Hit by higher energy prices and hurricane-related port problems, the U.S. goods and services trade deficit with the rest of the world deepened to $66.1 billion in September, the most recent month for which data are available, the U.S. Commerce Department reported on Nov. 10. The record monthly deficit was far worse than the $61 billion deficit that economists generally expected for September and $6.8 billion more than the revised $59.3 billion trade deficit in August.
U.S. exports valued at $105.2 billion in September were more than offset by imports totaling $171.3 billion.
For the first nine months of 2005, the U.S. trade deficit with the rest of the world was $529.8 billion.
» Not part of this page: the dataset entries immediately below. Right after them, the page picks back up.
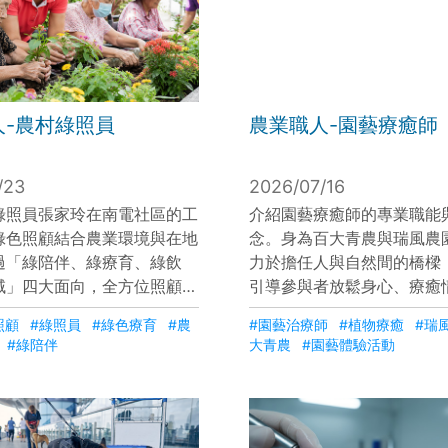
人-農村綠照員
農業職人-園藝療癒師
/23
2026/07/16
綠照員張家玲在南電社區的工
介紹園藝療癒師的專業職能
綠色照顧結合農業環境與在地
念。身為百大青農與瑞風農
過「綠陪伴、綠療育、綠飲
力於擔任人與自然間的橋樑
域」四大面向，全方位照顧農
引導參與者放鬆身心、療癒
。透過關懷式服務、植栽療育
了與伊甸基金會合作的成功
照顧
#綠照員
#綠色療育
#農
#園藝治療師
#植物療癒
#瑞
養餐食，不僅滿足長輩的生理
園藝如何轉化為社會價值，
#綠陪伴
大青農
#園藝體驗活動
賦予其生活目標與生命動力，
植物的過程中，人們也能學
村環境在老齡化社會中的溫暖
與理解自己，讓植物成為傳
化力量 。
望的媒介。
In September the U.S. trade deficit with China was $20.1 billion, the largest deficit with any single country. For the first nine months of 2005, the U.S. trade deficit with China was $146.3 billion.
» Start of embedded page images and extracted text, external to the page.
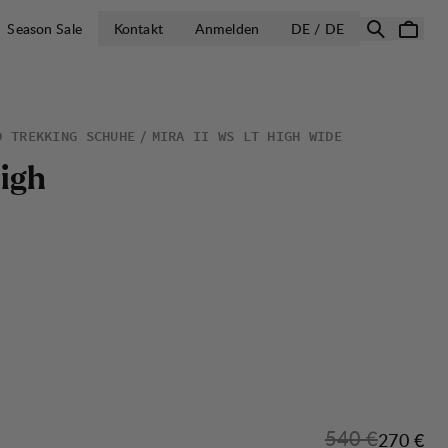
LAND AUSWÄH
Season Sale
Kontakt
Anmelden
DE / DE
D TREKKING SCHUHE
MIRA II WS LT HIGH WIDE
H
i
g
h
Originalpreis:
540 €
Verkaufs
270 €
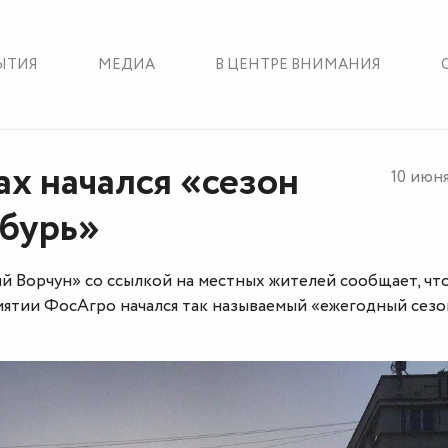
ЫТИЯ
МЕДИА
В ЦЕНТРЕ ВНИМАНИЯ
ах начался «сезон
10 июн
бурь»
й Ворчун» со ссылкой на местных жителей сообщает, что
иятии ФосАгро начался так называемый «ежегодный сезо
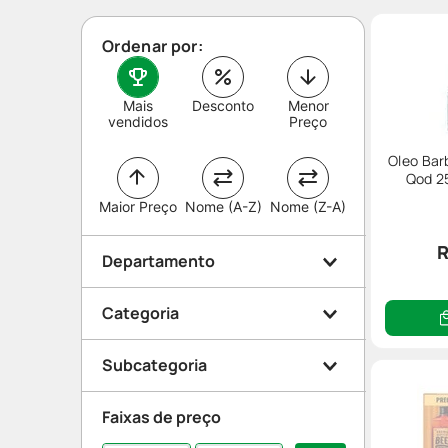
Ordenar por:
Mais
Desconto
Menor
vendidos
Preço
Oleo Bar
Qod 2
Maior Preço
Nome (A-Z)
Nome (Z-A)
R
Departamento
Categoria
Beleza e Proteção
Subcategoria
Higiene
Cabelo
Faixas de preço
Higiene masculina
"In large measure, the [overall U.S.] trade deficit remains stubbornly high because the overvalued [U.S.] dollar pushes up imports of inexpensive manufactures and handicaps U.S. exports of durable goods and high-end services -- and this situation is likely to become worse in the fourth quarter [of 2005] and in 2006," says Peter Morici, a professor at the University of Maryland's Smith School of Business in College Park.
Meanwhile, the U.S. Labor Department reported that its import price index for October declined three-tenths of a percentage point on falling oil prices. The index had climbed 2.3% in September. The department's export price index rose six-tenths of a percent in October, two-tenths of a point less than the eight-tenths advance in September.